Segment Start: Records provided

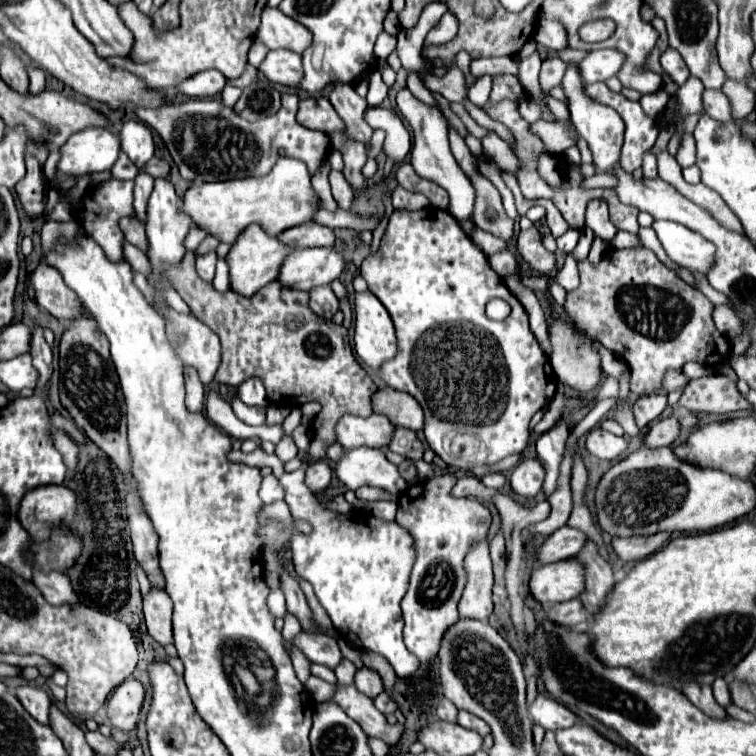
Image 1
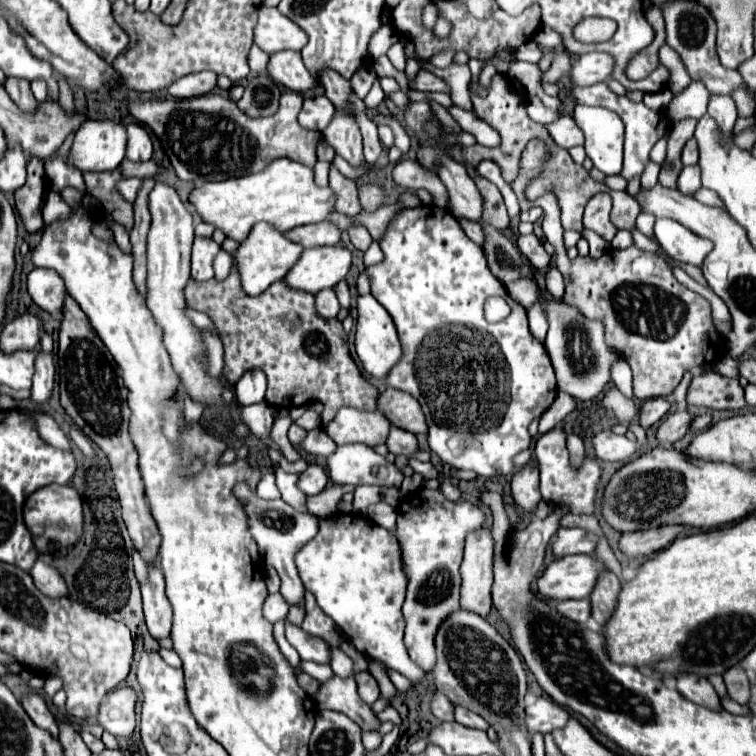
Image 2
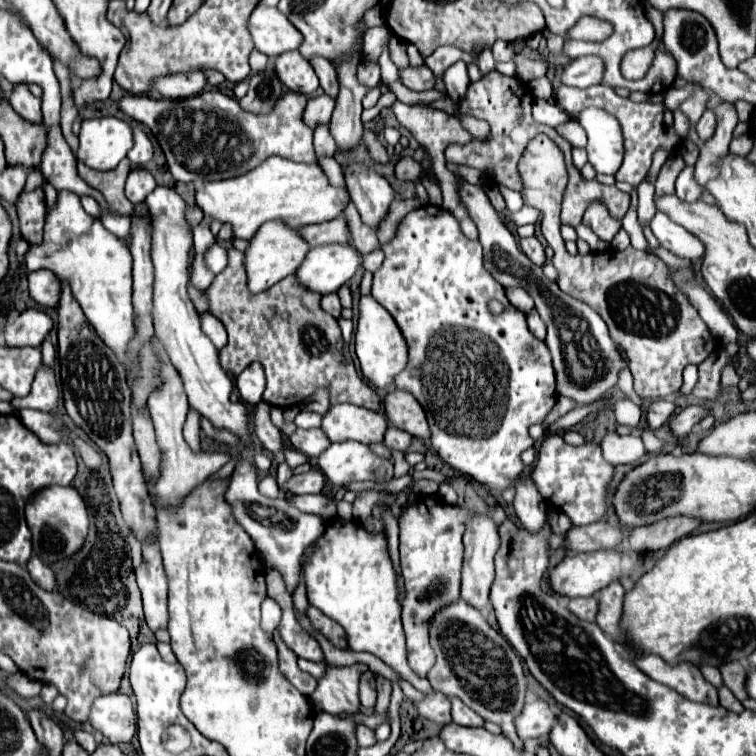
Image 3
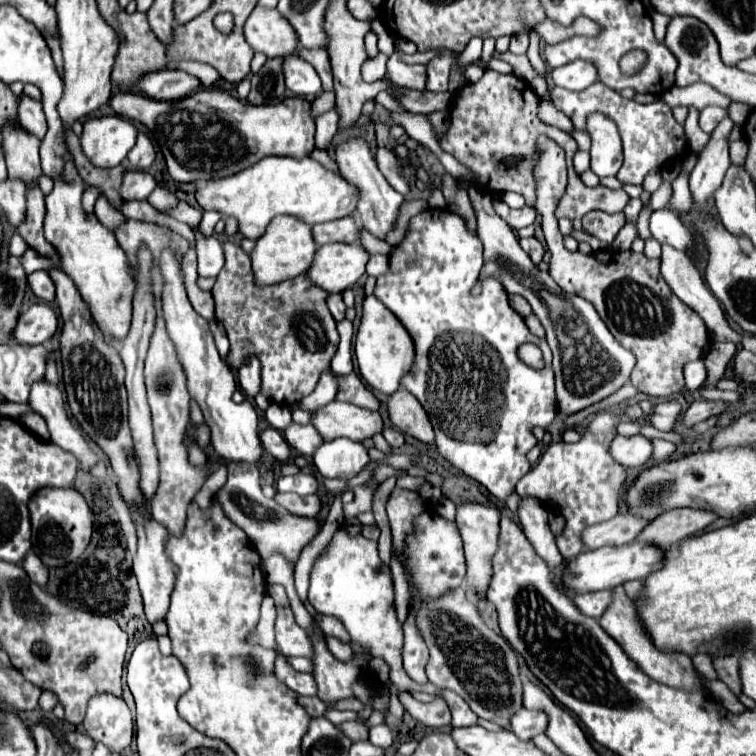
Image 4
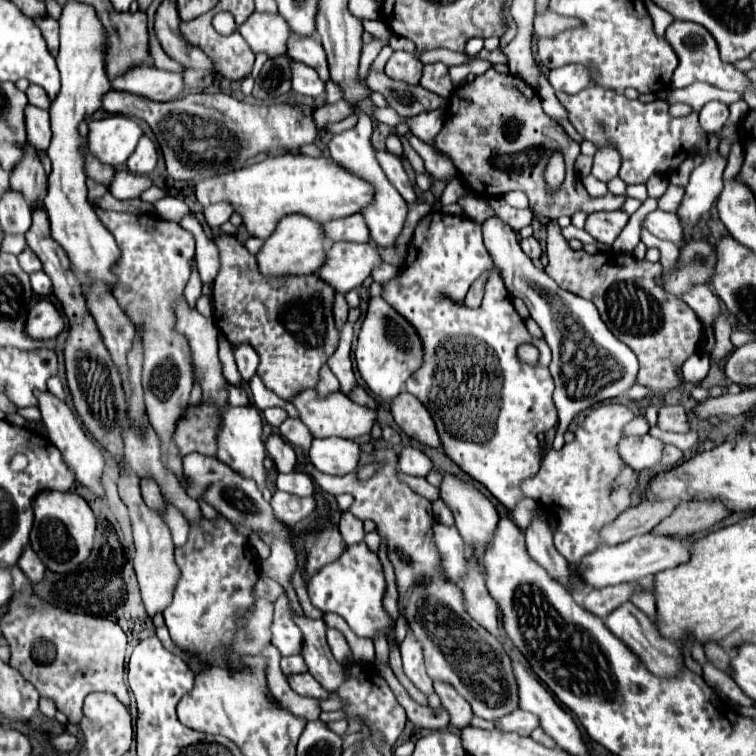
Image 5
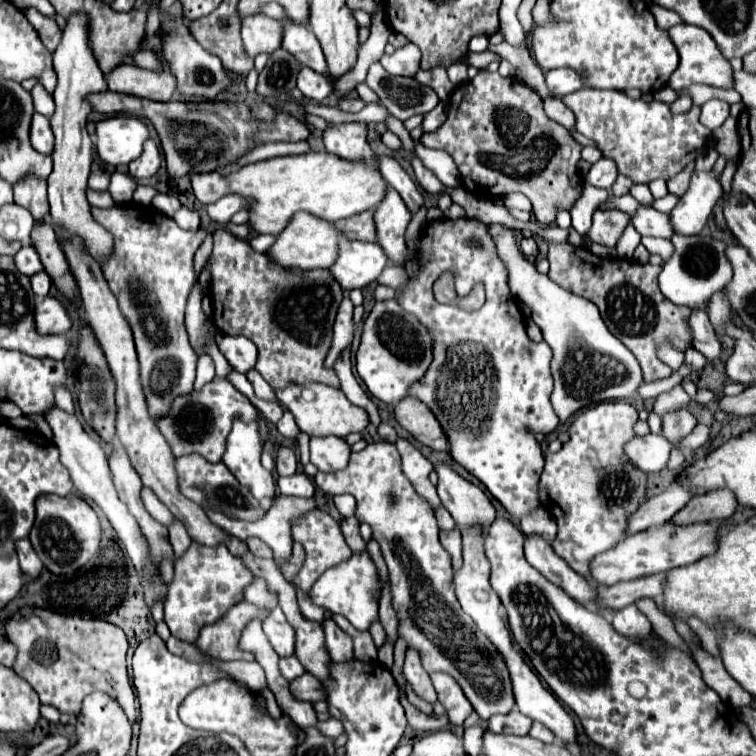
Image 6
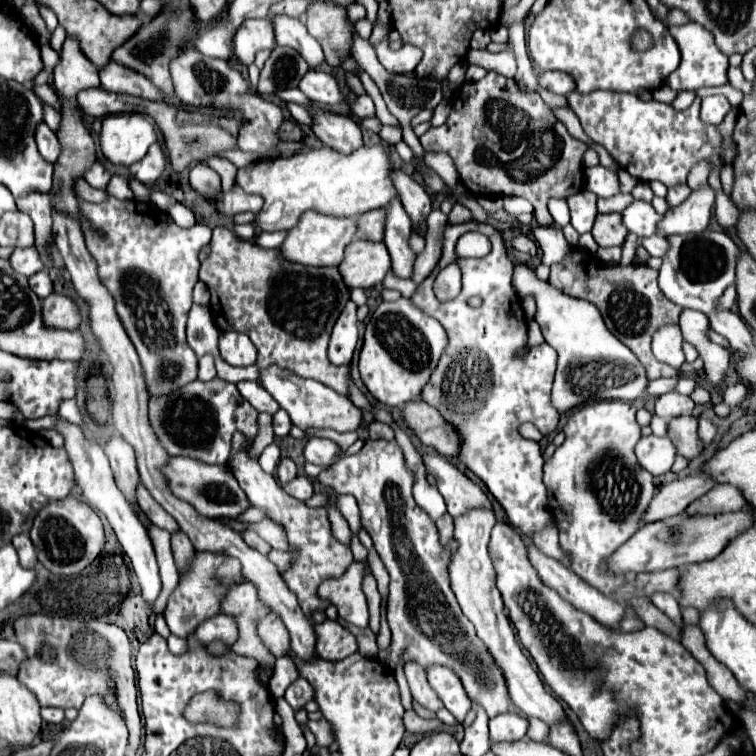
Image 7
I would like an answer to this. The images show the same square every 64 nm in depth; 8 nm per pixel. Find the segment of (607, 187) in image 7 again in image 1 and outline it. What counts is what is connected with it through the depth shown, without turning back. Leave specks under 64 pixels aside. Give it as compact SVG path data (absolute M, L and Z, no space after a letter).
M568 64L566 74L562 78L562 90L568 98L568 110L570 110L572 124L576 128L576 132L588 142L592 156L594 156L594 164L600 170L606 170L612 164L616 164L620 160L620 148L622 148L622 138L624 138L624 124L622 124L622 118L618 116L618 112L614 112L614 108L610 108L610 106L602 106L596 100L590 100L590 96L586 96L586 84L582 84L582 76L580 76L576 64Z

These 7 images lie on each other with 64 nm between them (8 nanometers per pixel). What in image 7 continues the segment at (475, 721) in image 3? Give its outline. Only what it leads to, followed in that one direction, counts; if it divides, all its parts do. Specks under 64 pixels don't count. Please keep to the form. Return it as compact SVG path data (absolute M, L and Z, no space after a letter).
M430 666L428 668L428 682L430 686L436 690L438 698L442 700L442 704L448 708L448 712L458 720L464 722L466 714L472 708L470 698L466 696L462 682L458 680L458 676L454 672L450 672L448 668L442 666Z

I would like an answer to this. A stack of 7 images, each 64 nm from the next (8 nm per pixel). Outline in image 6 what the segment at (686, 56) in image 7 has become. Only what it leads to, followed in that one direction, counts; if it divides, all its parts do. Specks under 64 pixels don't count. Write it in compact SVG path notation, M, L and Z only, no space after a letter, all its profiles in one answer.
M678 24L672 26L668 30L668 36L672 40L672 44L676 46L678 54L680 54L680 64L674 70L674 74L670 76L668 86L676 92L692 86L692 84L708 84L708 86L716 86L716 88L734 88L734 76L732 76L732 66L730 62L720 54L716 42L712 40L712 36L694 24Z

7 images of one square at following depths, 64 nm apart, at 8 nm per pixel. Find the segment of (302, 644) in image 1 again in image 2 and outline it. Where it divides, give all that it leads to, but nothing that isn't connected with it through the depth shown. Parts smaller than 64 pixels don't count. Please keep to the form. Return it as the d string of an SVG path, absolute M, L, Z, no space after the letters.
M286 622L286 638L298 650L302 660L312 660L318 664L330 664L330 644L322 638L314 638L298 626Z

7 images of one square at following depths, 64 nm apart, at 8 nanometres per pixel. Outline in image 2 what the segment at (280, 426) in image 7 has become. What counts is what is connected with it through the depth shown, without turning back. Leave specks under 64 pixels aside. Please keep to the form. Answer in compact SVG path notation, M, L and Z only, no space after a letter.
M322 428L310 430L302 442L302 450L322 456L322 458L330 456L330 452L334 452L334 448L338 448L338 446L334 444L334 440L330 440L330 436L326 432L322 432Z

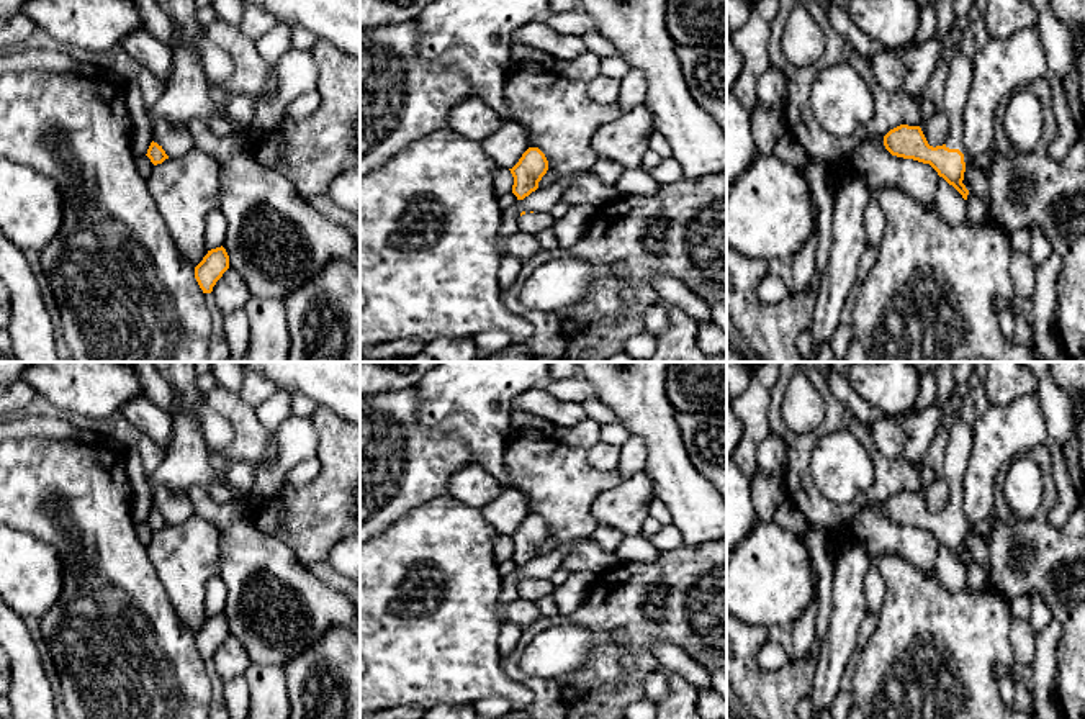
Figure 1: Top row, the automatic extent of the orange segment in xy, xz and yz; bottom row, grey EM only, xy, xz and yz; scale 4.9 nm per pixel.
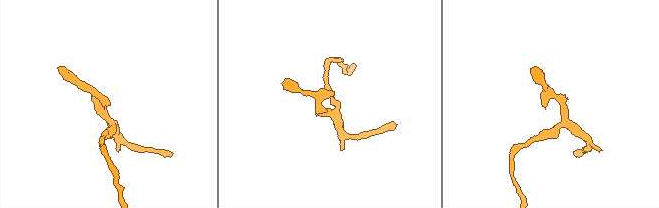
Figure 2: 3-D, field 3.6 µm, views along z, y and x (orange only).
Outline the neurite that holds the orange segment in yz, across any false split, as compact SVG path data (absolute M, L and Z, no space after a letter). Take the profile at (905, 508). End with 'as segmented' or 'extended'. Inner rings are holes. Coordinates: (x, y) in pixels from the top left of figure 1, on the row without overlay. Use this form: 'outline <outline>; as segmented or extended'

Segment End: Records provided

_Directions for this task:_ Without the pictures, reproduce every record exactly as it appears above.

_Exercise answer:_
Image 1
Image 2
Image 3
Image 4
Image 5
Image 6
Image 7
I would like an answer to this. The images show the same square every 64 nm in depth; 8 nm per pixel. Find the segment of (607, 187) in image 7 again in image 1 and outline it. What counts is what is connected with it through the depth shown, without turning back. Leave specks under 64 pixels aside. Give it as compact SVG path data (absolute M, L and Z, no space after a letter).
M568 64L566 74L562 78L562 90L568 98L568 110L570 110L572 124L576 128L576 132L588 142L592 156L594 156L594 164L600 170L606 170L612 164L616 164L620 160L620 148L622 148L622 138L624 138L624 124L622 124L622 118L618 116L618 112L614 112L614 108L610 108L610 106L602 106L596 100L590 100L590 96L586 96L586 84L582 84L582 76L580 76L576 64Z

These 7 images lie on each other with 64 nm between them (8 nanometers per pixel). What in image 7 continues the segment at (475, 721) in image 3? Give its outline. Only what it leads to, followed in that one direction, counts; if it divides, all its parts do. Specks under 64 pixels don't count. Please keep to the form. Return it as compact SVG path data (absolute M, L and Z, no space after a letter).
M430 666L428 668L428 682L430 686L436 690L438 698L442 700L442 704L448 708L448 712L458 720L464 722L466 714L472 708L470 698L466 696L462 682L458 680L458 676L454 672L450 672L448 668L442 666Z

I would like an answer to this. A stack of 7 images, each 64 nm from the next (8 nm per pixel). Outline in image 6 what the segment at (686, 56) in image 7 has become. Only what it leads to, followed in that one direction, counts; if it divides, all its parts do. Specks under 64 pixels don't count. Write it in compact SVG path notation, M, L and Z only, no space after a letter, all its profiles in one answer.
M678 24L672 26L668 30L668 36L672 40L672 44L676 46L678 54L680 54L680 64L674 70L674 74L670 76L668 86L676 92L692 86L692 84L708 84L708 86L716 86L716 88L734 88L734 76L732 76L732 66L730 62L720 54L716 42L712 40L712 36L694 24Z

7 images of one square at following depths, 64 nm apart, at 8 nm per pixel. Find the segment of (302, 644) in image 1 again in image 2 and outline it. Where it divides, give all that it leads to, but nothing that isn't connected with it through the depth shown. Parts smaller than 64 pixels don't count. Please keep to the form. Return it as the d string of an SVG path, absolute M, L, Z, no space after the letters.
M286 622L286 638L298 650L302 660L312 660L318 664L330 664L330 644L322 638L314 638L298 626Z

7 images of one square at following depths, 64 nm apart, at 8 nanometres per pixel. Outline in image 2 what the segment at (280, 426) in image 7 has become. What counts is what is connected with it through the depth shown, without turning back. Leave specks under 64 pixels aside. Please keep to the form. Answer in compact SVG path notation, M, L and Z only, no space after a letter.
M322 428L310 430L302 442L302 450L322 456L322 458L330 456L330 452L334 452L334 448L338 448L338 446L334 444L334 440L330 440L330 436L326 432L322 432Z

Figure 1: Top row, the automatic extent of the orange segment in xy, xz and yz; bottom row, grey EM only, xy, xz and yz; scale 4.9 nm per pixel.
Figure 2: 3-D, field 3.6 µm, views along z, y and x (orange only).
Outline the neurite that holds the orange segment in yz, across any false split, as compact SVG path data (absolute M, L and Z, no space after a letter). Take the profile at (905, 508). End with 'as segmented' or 'extended'. Inner rings are holes. Coordinates: (x, y) in pixels from the top left of figure 1, on the row without overlay. Use this form: 'outline <outline>; as segmented or extended'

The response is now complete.